Maintenance, materials and repairs expense decreased 9.7% to $4.1 million
for the three months ended March 31, 1998 from $4.5 million for the three months
ended March 31, 1997. The expense decrease is largely attributable to the new
maintenance contracts on most of the Company's aircraft, offset somewhat by
increases driven by the growth in block hours. Maintenance, materials and
repairs expense per ASM decreased 11.3% to 1.10 cents from 1.24 cents due to the
changes noted above, plus the addition to the fleet of the new CRJ aircraft.
Other rentals and landing fees expense decreased 9.1% to $2.4 million for
the three months ended March 31, 1998 from $2.7 million for the three months
ended March 31, 1997. The expense decrease is attributable primarily to
decreased facility rents. Other rentals and landing fees expense per ASM
decreased 9.6% to 0.66 cents from 0.73 cents.
Depreciation and amortization expense increased 214.5% to $1.0 million for
the three months ended March 31, 1998 from $0.3 million for the three months
ended March 31, 1997. Depreciation and amortization expense per ASM increased
211.1% to 0.28 cents from 0.09 cents in the three months ended March 31, 1997.
The increase is attributable to the acquisition of the CRJs and approximately $6
million in spare parts.

◇ ◇ ◇ ◇ ◇

Problem requirements =
Answer these questions using the airline expense text above:
1. By what percentage did maintenance, materials and repairs expense decrease?
2. What does the text give as the main cause of the drop in other rentals and landing fees expense?
3. About how much in spare parts does the text say was acquired?

◇ ◇ ◇ ◇ ◇

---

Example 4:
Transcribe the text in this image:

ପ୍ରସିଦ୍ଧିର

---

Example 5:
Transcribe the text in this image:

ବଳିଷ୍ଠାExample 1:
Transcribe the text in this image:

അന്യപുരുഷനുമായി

◇ ◇ ◇ ◇ ◇

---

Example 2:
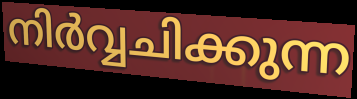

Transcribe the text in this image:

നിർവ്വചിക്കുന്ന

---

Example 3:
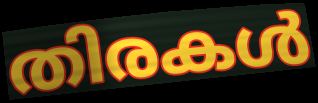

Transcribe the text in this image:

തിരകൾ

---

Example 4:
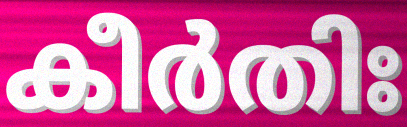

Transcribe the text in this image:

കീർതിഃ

◇ ◇ ◇ ◇ ◇

Task output =
1. 9.7%
2. Decreased facility rents
3. Approximately $6 million